Provided data =
+ + + +
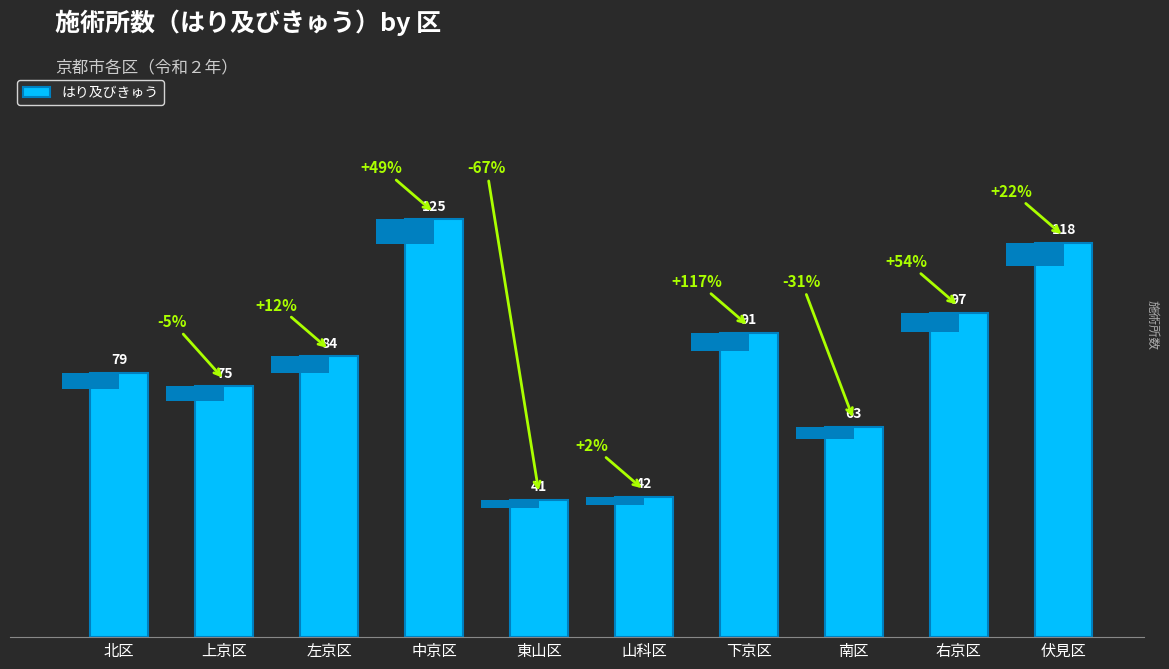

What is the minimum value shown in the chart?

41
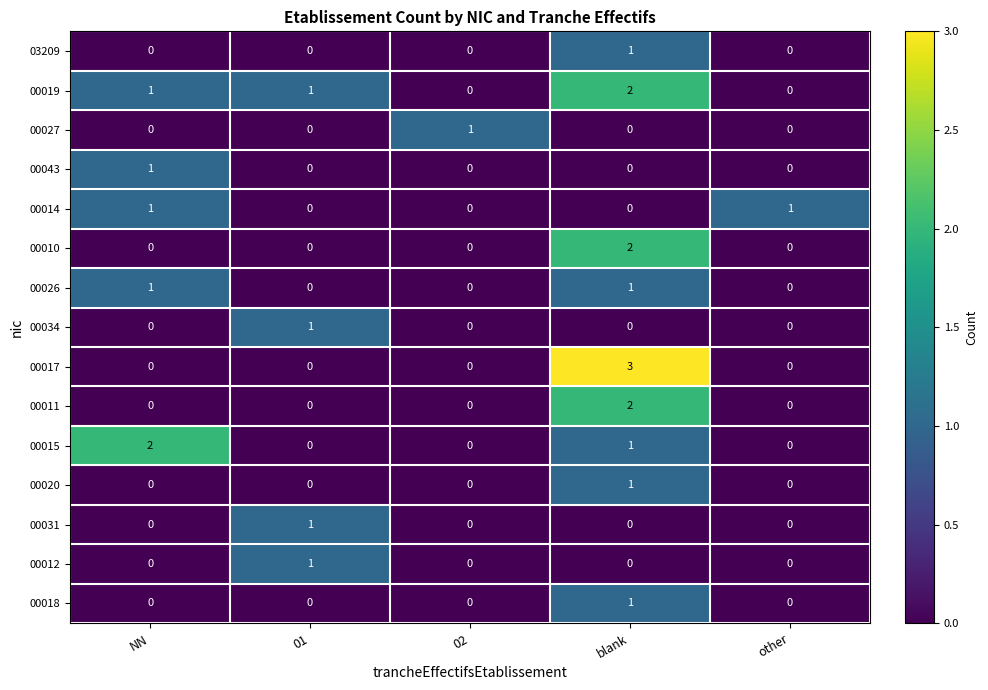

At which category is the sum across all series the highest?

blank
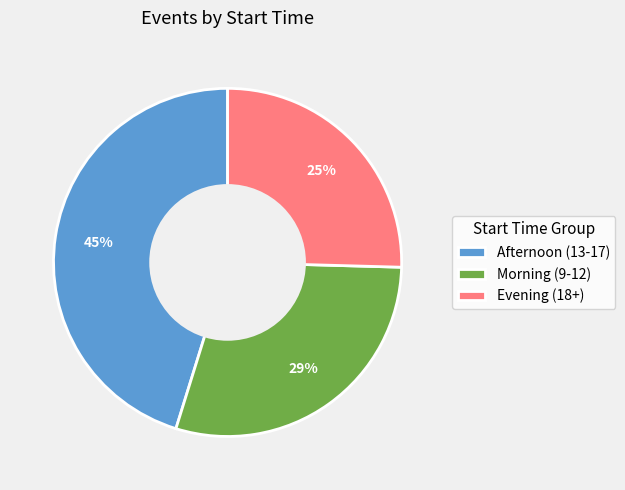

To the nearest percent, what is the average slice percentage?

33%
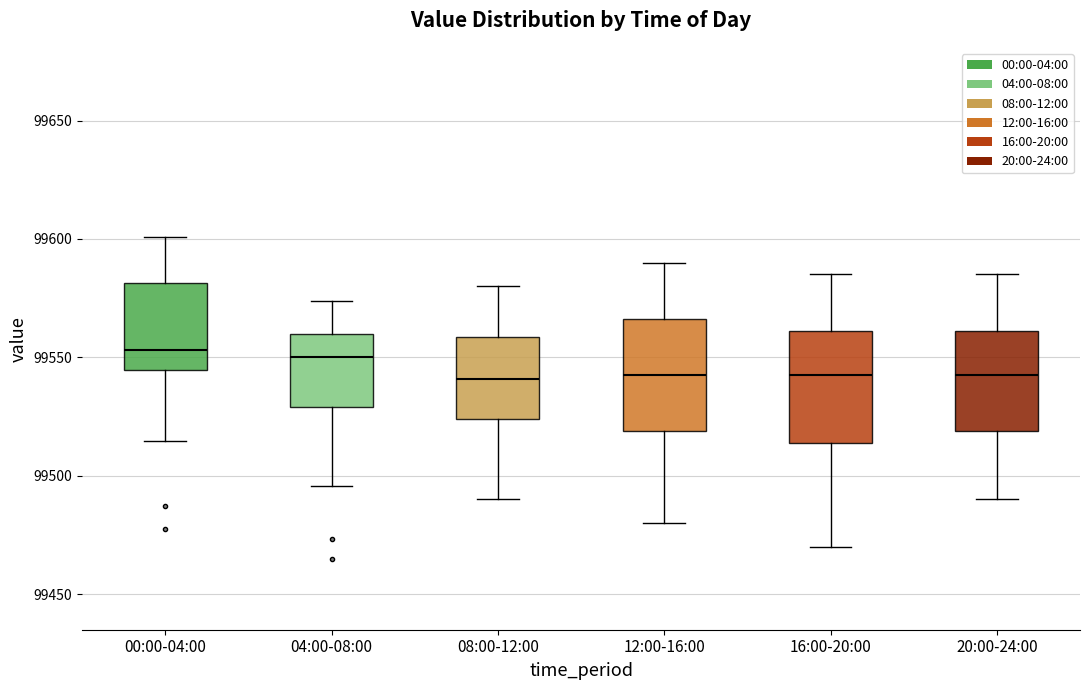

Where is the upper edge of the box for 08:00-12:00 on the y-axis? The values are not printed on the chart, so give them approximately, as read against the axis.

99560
+ + + +
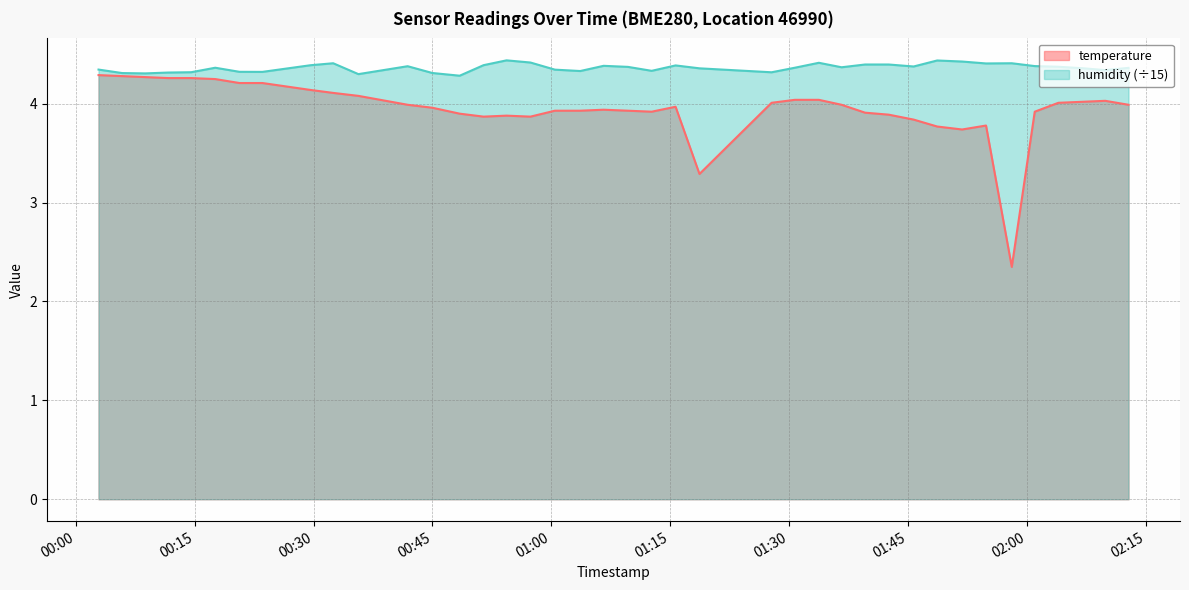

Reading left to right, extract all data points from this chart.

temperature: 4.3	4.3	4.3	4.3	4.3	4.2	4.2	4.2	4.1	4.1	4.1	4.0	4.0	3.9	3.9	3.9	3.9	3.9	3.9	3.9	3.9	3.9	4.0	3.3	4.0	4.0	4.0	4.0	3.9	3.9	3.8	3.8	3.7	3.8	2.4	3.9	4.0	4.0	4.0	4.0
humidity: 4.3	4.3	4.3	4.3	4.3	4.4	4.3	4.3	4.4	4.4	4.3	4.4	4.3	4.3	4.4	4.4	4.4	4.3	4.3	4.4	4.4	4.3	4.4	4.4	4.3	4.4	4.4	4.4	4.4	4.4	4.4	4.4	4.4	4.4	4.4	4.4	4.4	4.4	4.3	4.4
+ + + +
What the task requires = Pick out each line in the items above that contains the word "chart", and copy those lines unchanged.

Reply to the task =
What is the minimum value shown in the chart?
Where is the upper edge of the box for 08:00-12:00 on the y-axis? The values are not printed on the chart, so give them approximately, as read against the axis.
Reading left to right, extract all data points from this chart.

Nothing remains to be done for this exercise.